Перекресток версий. Роман Василия Гроссмана «Жизнь и судьба» в литературно-политическом контексте 1960-х — 2010-х годов (Фельдман, Бит-Юнан) - страница 163

Смерть не страшит Мостовского. Испуган же он тем, что его сомнения, которые он старательно подавлял, отчасти созвучны доводам Лисса, настаивавшего: «Пропасти нет. Ее выдумали. Мы — форма единой сущности — партийного государства…»

В романе, как подчеркивает Свирский, все сказано ясно. Так, Мостовский понимает, что на него доводы Лисса не возымеют действия, только если будет пересмотрена прежняя система политических оценок.

Именно вся система, а не только отдельные ее элементы. Мостовский осознает, что надлежит признать достойными осуждения не только НКВД и даже сталинскую диктатуру, этого еще мало: «Надо осудить Ленина! Край пропасти!»
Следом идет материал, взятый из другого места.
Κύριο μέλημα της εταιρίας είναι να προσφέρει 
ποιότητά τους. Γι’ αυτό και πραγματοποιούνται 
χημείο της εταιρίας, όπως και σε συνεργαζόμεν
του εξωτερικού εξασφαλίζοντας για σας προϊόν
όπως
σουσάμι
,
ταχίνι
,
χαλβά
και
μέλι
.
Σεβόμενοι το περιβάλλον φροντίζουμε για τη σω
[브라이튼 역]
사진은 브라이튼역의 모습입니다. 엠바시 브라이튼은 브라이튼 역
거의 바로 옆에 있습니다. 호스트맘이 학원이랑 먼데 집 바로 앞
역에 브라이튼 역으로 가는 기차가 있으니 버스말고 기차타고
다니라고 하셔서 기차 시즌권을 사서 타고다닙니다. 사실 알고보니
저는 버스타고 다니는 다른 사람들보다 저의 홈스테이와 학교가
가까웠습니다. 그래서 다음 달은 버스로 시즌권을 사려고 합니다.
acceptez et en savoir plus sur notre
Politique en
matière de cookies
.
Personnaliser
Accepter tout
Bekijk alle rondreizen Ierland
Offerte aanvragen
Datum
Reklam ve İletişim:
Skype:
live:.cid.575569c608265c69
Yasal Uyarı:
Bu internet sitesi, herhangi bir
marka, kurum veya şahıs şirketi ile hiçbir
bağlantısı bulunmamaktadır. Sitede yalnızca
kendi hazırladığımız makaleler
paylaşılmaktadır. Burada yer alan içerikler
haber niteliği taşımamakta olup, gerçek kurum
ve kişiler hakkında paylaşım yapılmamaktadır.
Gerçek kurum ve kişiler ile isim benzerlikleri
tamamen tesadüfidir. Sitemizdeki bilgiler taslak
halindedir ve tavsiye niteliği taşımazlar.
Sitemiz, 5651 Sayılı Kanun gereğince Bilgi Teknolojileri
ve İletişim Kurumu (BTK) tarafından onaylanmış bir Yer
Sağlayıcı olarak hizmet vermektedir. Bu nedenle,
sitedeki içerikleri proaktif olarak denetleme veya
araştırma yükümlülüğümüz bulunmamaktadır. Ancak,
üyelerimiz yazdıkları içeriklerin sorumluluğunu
Далее Свирский отмечает, что возможны сомнения, «выражает ли Лисс взгляды самого Гроссмана? Справедлив ли автор, придумавший страшноватый для советского писателя прием: коричневым судить красное? Может быть, Гроссман остался вместе с Мостовским — на краю пропасти?».

Но, по Свирскому, полемика не имеет смысла. В романе все сказано ясно. Гроссман отрицает допустимость принесения человека в жертву идее. Такова и проблематика его послевоенной «пьесы „Если верить пифагорейцам“, в которой говорилось, что народ, любой народ — это квашня. В нем может подняться вверх то доброе, то злобное, отвратительное. На страх врагам. И — на руку пастырям…».

Подразумевалось, что в романе продолжен анализ проблемы, ранее поставленной. Далее же Свирский перешел к оценке историософских суждений автора дилогии: «А теперь существует также и последняя книга Василия Гроссмана „Все течет…“ („Посев“, 1970), не оставляющая никаких сомнений насчет того, как писатель относится к идеологическим пастырям, иначе говоря, остался он „на краю пропасти“ или нет».

По Свирскому, в повести ясно сказано о Ленине. И это развивает прежние историософские построения: «Василия Гроссмана, как видим, не страшили никакие пропасти, он пытался говорить о жажде свободы еще в сталинские годы, в первой части своей эпопеи („За правое дело“); он знал, что будет наказан за свой „глоток свободы“, как был наказан в „Жизни и судьбе“ любимый его герой — полковник Новиков, освободитель Сталинграда».

Да, можно считать, что Новиков — любимый герой. Он готов оплатить свой выбор жизнью. И Свирский отметил: «Пожалуй, именно его судьба бросает самый яркий и страшный отсвет на судьбу самого Гроссмана».

Тут Свирский не вполне точен. В романе судьба командира танкового корпуса остается неизвестной. Приказ Верховного Главнокомандующего выполнен в срок, однако начало прорыва задержано на восемь минут. Вернется ли полковник из Москвы, примет ли его доводы Сталин — читатель может лишь гадать. Гроссман оставил такие вопросы без ответа. Четко обозначен лишь новиковский выбор.